Is there something I can do to get src.sencha.io to play nicely with the profiles.ucsf.edu URLs or am I out of luck?
Upvotes: 0
Views: 369
Reputation: 176
The source server is not setting the HTTP Content-length header (nor using chunking):
sh-4.1$ wget http://profiles.ucsf.edu/Thumbnail.ashx?id=4926871
--2012-09-26 14:50:53-- http://profiles.ucsf.edu/Thumbnail.ashx?id=4926871
Resolving profiles.ucsf.edu... 64.54.132.33
Connecting to profiles.ucsf.edu|64.54.132.33|:80... connected.

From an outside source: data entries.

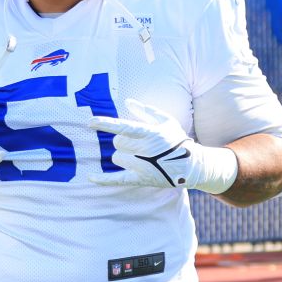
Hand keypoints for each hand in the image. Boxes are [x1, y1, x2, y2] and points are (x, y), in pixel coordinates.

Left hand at [86, 100, 237, 193]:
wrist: (192, 165)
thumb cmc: (177, 140)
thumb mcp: (166, 121)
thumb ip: (146, 111)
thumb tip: (127, 101)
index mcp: (150, 133)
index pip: (123, 127)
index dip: (105, 124)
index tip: (89, 122)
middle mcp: (144, 149)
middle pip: (117, 142)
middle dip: (122, 141)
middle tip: (136, 144)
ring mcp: (142, 165)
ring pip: (117, 158)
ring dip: (123, 155)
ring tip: (139, 157)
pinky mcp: (140, 179)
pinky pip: (117, 179)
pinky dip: (103, 179)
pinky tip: (90, 177)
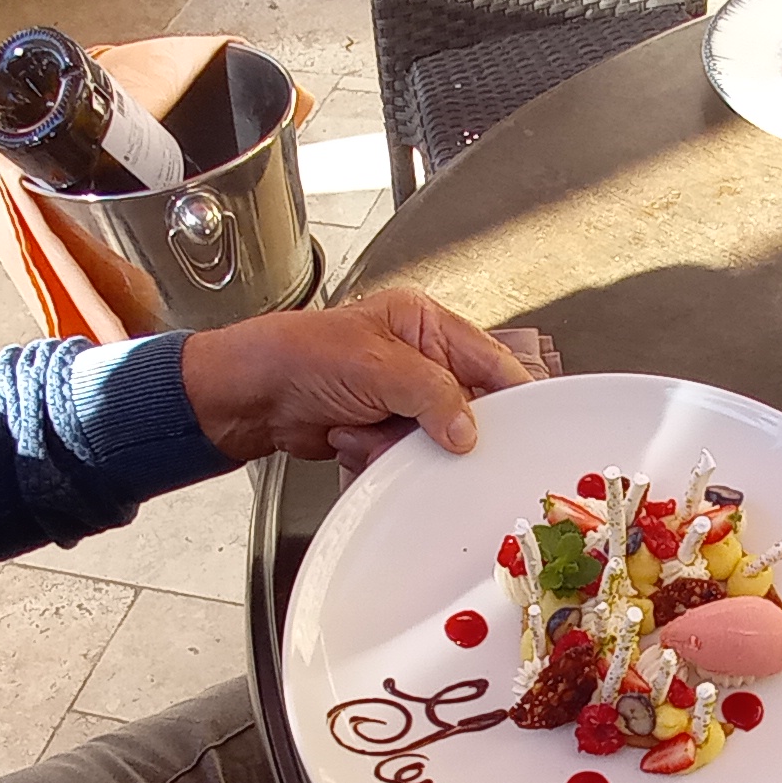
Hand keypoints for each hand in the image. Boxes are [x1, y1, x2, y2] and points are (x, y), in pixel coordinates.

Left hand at [179, 288, 534, 470]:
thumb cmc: (298, 355)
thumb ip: (433, 395)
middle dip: (440, 428)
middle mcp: (417, 359)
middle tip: (425, 435)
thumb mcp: (378, 366)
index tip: (530, 421)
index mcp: (423, 324)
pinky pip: (405, 458)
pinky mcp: (382, 432)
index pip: (487, 357)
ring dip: (401, 446)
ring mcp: (400, 399)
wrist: (251, 397)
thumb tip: (469, 429)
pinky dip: (380, 457)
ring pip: (435, 440)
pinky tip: (353, 439)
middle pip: (465, 407)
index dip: (510, 391)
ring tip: (365, 430)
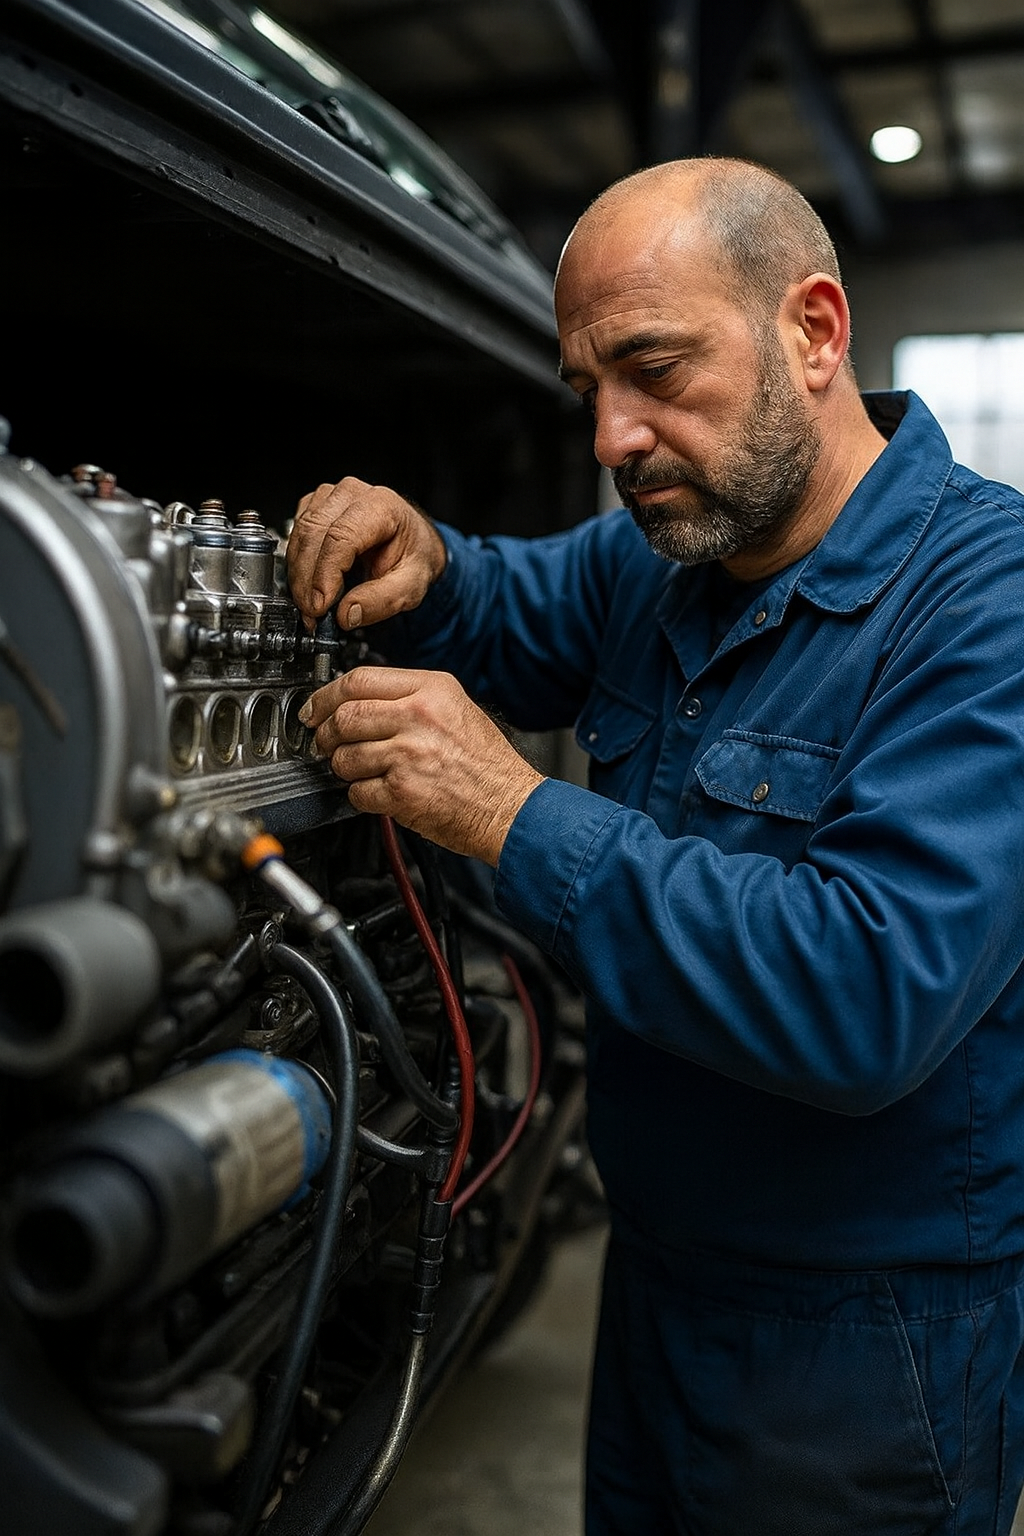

HTTP request sent, awaiting response... 200 OK
Length: unspecified [image/jpeg]
At present src.sencha.io will fail on any HTTP response that omits the Content-length header, and does not use chunked encoding. This is a side-effect of the server checking the response size for resource constraint reasons. The 400 status is somewhat confusing in that really the operation failed due to a constraint violation, but the 400 response page talks only about input parameter correctness.
This explains why your request works when the image is copied to a different HTTP server. That server is setting the Content-length header:
sh-4.1$ wget http://imgur.com/L91W7.png
--2012-09-26 15:05:05-- http://imgur.com/L91W7.png
Resolving imgur.com... 54.243.206.51, 23.23.110.81, 23.23.110.58
Connecting to imgur.com|54.243.206.51|:80... connected.
HTTP request sent, awaiting response... 301 Moved Permanently
Location: http://i.imgur.com/L91W7.png [following]
--2012-09-26 15:05:05-- http://i.imgur.com/L91W7.png
Resolving i.imgur.com... 72.21.81.253
Connecting to i.imgur.com|72.21.81.253|:80... connected.
HTTP request sent, awaiting response... 200 OK
Length: 72842 (71K) [image/png]
The only workaround I know of at present is to arrange for your HTTP server to either send a chunked response, or set the Content-length header. The HTTP 1.1 spec allows the server's response since it closes the connection, but src.sencha.io won't accept that response at present.
Your server is IIS 6.0. I did a little research to see if omitting the Content-length header is a known bug in IIS 6.0. Results are inconclusive. There is some talk of a "compress static files" option that can cause this trouble but may be a red herring. The problem could be in a broken proxy somewhere, as discussed in this post.
By the way, beware when diagnosing this that we often see "client-side" network devices that will fix up an HTTP response with a missing Content-length header (!), either adding it or transforming the response into a chunked one. So be sure to test from a machine that has 100% clean connectivity and no proxies or other shenanigans-inducing boxes in the way.